Which company would you prefer to invest in?

Company A:

“Our company is a dynamic organization with the agility to quickly adapt to new market conditions.”or

Company B:

“Our company is stable, well structured, and organized. What we are doing now is a perfect basis for everything we will do in the future.”(Sounds a little like the Bush administration)

The dynamic organization that can change quickly is going to be more successful than a static organization that is set in its ways.

So how come the software industry pundits continue to try to push static programming systems over dynamic ones when dynamic systems are generally more successful? Its senseless.

In C++ and Java, the assumption is that the superclass designer knows best. Whatever interface the original developer has exposed is expected to be the perfect and complete interface for all time. There is no way to extend an existing interface without owning the source code to it.

The implementation, it is recognized, might not be exactly correct in all cases, so the implementation is left open to extension via the one mechanism made available – subclassing (maybe – Java actually allows the most arrogant developers to forbid subclassing via the ‘final’ keyword).

The problem with leaving only subclassing is that subclassing, by itself only provides for extension of the system, not for modification. Fans of Robert C Martin or Bertrand Meyer might recognize this as The Open Closed Principle. Sadly, The Open Closed Principle is only works if you happen to work for a static company like Company B.

The harsh reality is that organizations are organic – they evolve and grow to adapt to new environment conditions. Failure to evolve is death. How can you modify your organization if the software that runs your organization is closed to modification by design? Worse, the underlying tools and technology on which your software is built actually work to enforce The Open Close Principle.

So how else to evolve your system? Objective C has a construct called a Method Category or more commonly just “category”. A category is a collection of methods for a class that may be loaded dynamically – or not. These are collections of additional methods to be added to existing classes. These additions may be made part of the organizations core software assets, or they can be application specific extensions that are too specialized for general consumption.

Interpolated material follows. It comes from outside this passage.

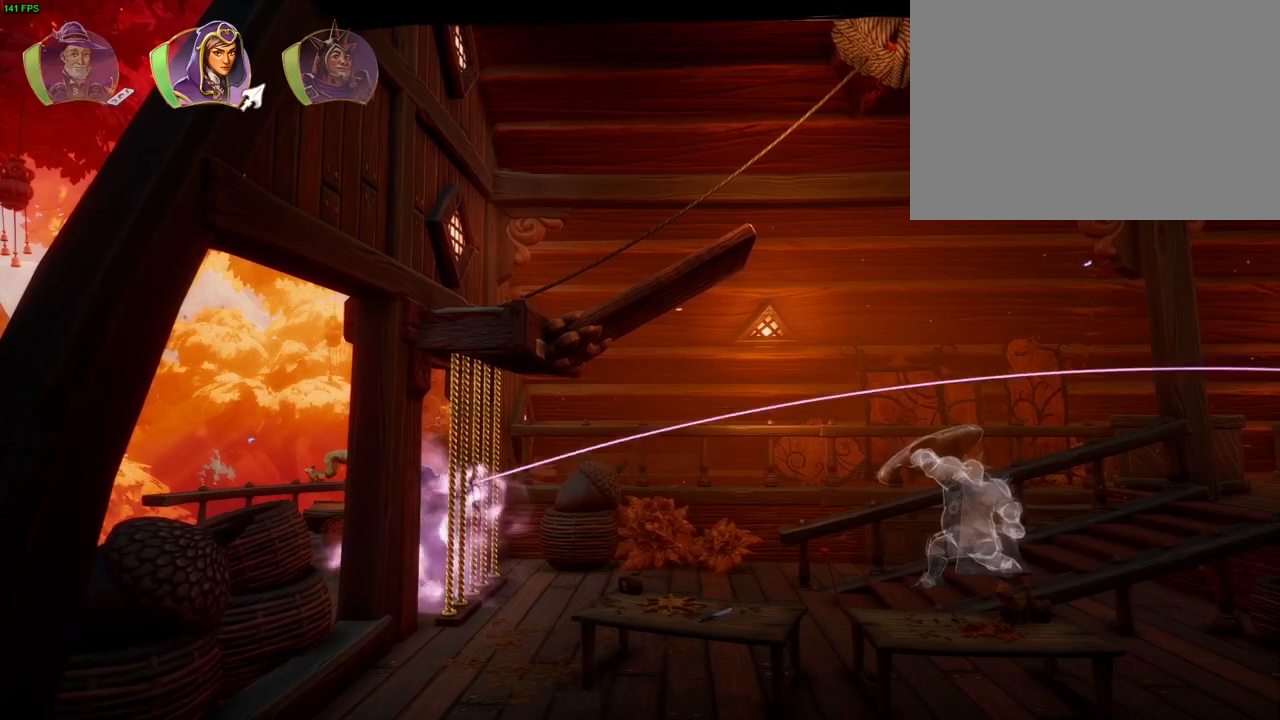
{"dt_ms": 500, "buttons": [], "left_stick": "center", "right_stick": "right", "events": []}
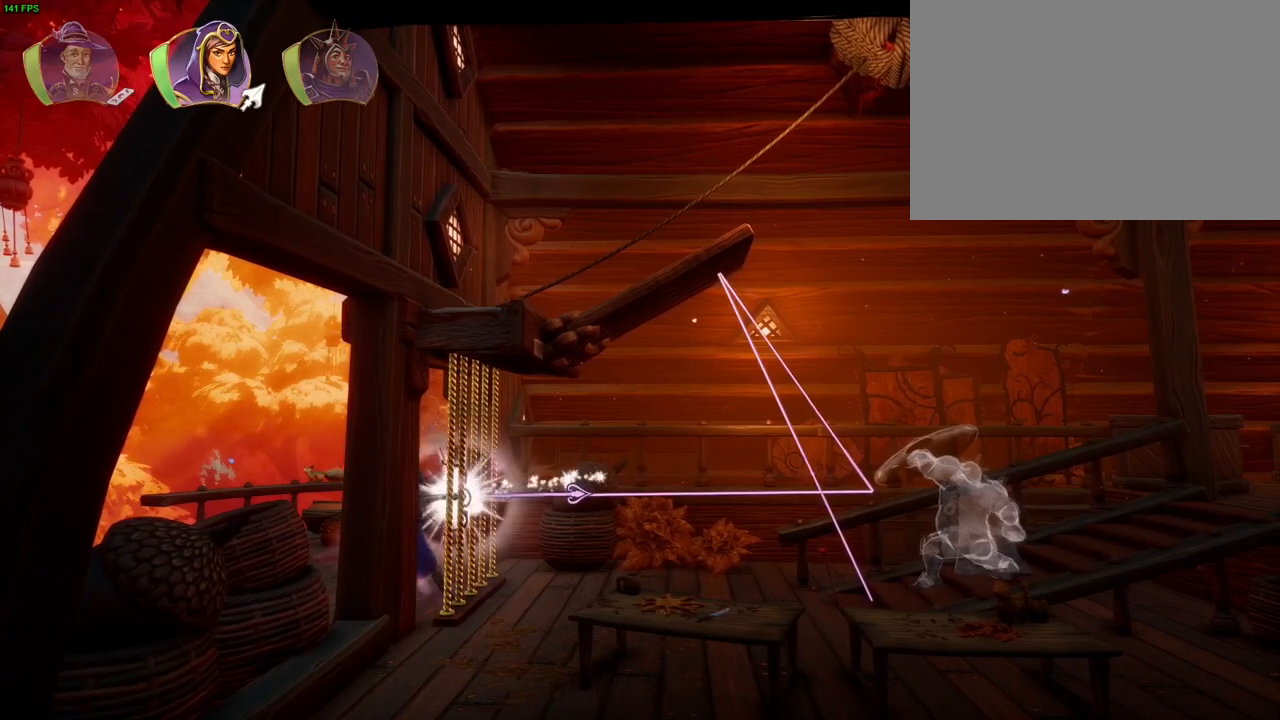
{"dt_ms": 500, "buttons": [], "left_stick": "center", "right_stick": "right", "events": []}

For instance, a web services application may find it convenient to add some methods to the string class for parsing up web requests, but the billing system doesn’t need this category of methods and so doesn’t bother to load it.

Categories can also make adapting an existing class to a new protocol easy. Not having a number of separate adaptor classes all over the place keeps the number of classes low and the conceptual size of the application architecture smaller.

Finally, categories can allow the user of a class to replace a buggy or inappropriately implemented method with a new implementation without having the source code.

Another useful tool is the ability to replace one class with another. The Objective C tool for this is known as “posing”. One writes a subclass of the original class and then says

[NewClass poseAs: [OldClass class]];

Now saying [OldClass new] actually constructs an instance of NewClass. This can be handy for sneaking superclasses into the class hierarchy and also for debugging around code you don’t own.

Using these techniques, along with message forwarding and delegation, subclassing takes a back seat to application assembly and drops from the most used tool to the mechanism of last resort. After all, its much better to simply arrange the classes you already have into the right structure than to create entirely new code with entirely new bugs.

Smalltalk has similar mechanisms and results in similar designs. Method categories exist and can be loaded as packages. Posing is done quite easily by replacing a class in the Smalltalk class dictionary with another class and executing a become: on all of the old classes instances. Its easy to insert new classes anywhere in the hierarchy and all of the code is easily accessible and modifiable. Subclassing in Smalltalk application development is a relatively rare event.

Of course, if you’re sure you know what you’re doing – perhaps Java and C++ are the right languages. If you’re sure, that is.